Frankly, I think people try too hard to make excuses for addicts, and they have learned to expect it. Yes, withdrawal symptoms are real. Yes, they suck. Yes, they hurt. But that's just too damned bad; you have to get through it somehow.

Posted: 2003-06-19 12:30am
by UltraViolence83
AdmiralKanos wrote:If you already believe in it, you have two crutches and you're just trying to get rid of one. If you don't already believe in it, then A) it wouldn't work and B) you would be exchanging one crutch for another.

Frankly, I think people try too hard to make excuses for addicts, and they have learned to expect it. Yes, withdrawal symptoms are real. Yes, they suck. Yes, they hurt. But that's just too damned bad; you have to get through it somehow.
You DO realize that there are people out there who don't use belief in a higher power as a crutch, right?

Posted: 2003-06-19 12:32am
by UltraViolence83
Or where you referring to the people who think that God will come down and personally help them?
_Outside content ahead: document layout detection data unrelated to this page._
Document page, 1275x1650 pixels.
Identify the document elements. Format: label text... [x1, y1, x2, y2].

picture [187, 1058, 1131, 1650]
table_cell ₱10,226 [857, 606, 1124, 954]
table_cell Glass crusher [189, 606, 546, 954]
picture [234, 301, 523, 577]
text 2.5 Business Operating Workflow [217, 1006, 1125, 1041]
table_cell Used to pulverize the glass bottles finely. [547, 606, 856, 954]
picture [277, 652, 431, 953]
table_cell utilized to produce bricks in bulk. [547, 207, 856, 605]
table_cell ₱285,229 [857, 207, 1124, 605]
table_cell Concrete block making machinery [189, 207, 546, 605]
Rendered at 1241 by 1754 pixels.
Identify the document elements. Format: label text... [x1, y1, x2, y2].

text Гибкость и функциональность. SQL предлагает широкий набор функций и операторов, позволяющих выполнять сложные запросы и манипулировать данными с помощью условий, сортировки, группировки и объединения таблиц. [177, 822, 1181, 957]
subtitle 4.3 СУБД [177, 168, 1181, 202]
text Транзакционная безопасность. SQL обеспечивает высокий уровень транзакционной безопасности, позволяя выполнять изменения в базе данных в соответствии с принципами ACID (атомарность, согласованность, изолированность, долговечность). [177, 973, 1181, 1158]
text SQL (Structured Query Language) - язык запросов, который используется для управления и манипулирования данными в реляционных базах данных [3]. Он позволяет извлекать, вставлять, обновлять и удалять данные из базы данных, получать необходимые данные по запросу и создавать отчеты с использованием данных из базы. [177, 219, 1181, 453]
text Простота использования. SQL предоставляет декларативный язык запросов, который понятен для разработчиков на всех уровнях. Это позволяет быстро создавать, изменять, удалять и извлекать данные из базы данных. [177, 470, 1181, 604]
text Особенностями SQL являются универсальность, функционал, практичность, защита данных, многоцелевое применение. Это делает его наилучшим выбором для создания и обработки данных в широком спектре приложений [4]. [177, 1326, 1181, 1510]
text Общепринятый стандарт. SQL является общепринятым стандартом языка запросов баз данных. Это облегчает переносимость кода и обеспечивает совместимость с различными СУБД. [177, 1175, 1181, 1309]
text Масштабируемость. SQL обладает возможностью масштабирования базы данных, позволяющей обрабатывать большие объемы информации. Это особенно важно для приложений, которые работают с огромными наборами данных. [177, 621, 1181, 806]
Posted: 2003-06-19 01:07am
by RedImperator
AdmiralKanos wrote:If you already believe in it, you have two crutches and you're just trying to get rid of one.
One crutch will make you believe in irrational things. One crutch will make you poor and dead. In this case, using one to get rid of another can be useful, and in the cases I knew, necessary.
If you don't already believe in it, then A) it wouldn't work and B) you would be exchanging one crutch for another.
Agreed. An athiest probably wouldn't do well in AA.
Frankly, I think people try too hard to make excuses for addicts, and they have learned to expect it. Yes, withdrawal symptoms are real. Yes, they suck. Yes, they hurt. But that's just too damned bad; you have to get through it somehow.
I can't speak for them, because the worst I've ever been through is tobacco (when I quit for a year for a girlfriend), and I was never a very heavy smoker to begin with. The majority of them, once they realize they need to quit--usually as their life is crashing down around their ears--don't use withdrawl symptoms as an excuse for backsliding (the ones who don't want to quit simply don't acknowledge they have a problem). Physical withdrawal, unpleasant as it is, is done in a relatively short period of time. It's difficult to get past this period for some people (a few that I know had to go to inpatient rehab facilities where they were physically isolated from the outside world for weeks), but once users are past it, it's not the reason they go back.

The problem with addicts is their psychological addictions. Once they start sobering up, any problem in their life drives them right back to their drug (for this I have personal experience--thirty minutes after recieving a dear John letter from the same girlfriend mentioned above, I had a cigarette in my mouth, and that was more than a year after I quit) unless they have iron willpower or some kind of support network, which is where AA or Secular Sobriety or whatever comes in--that's the "somehow" you mentioned in your post.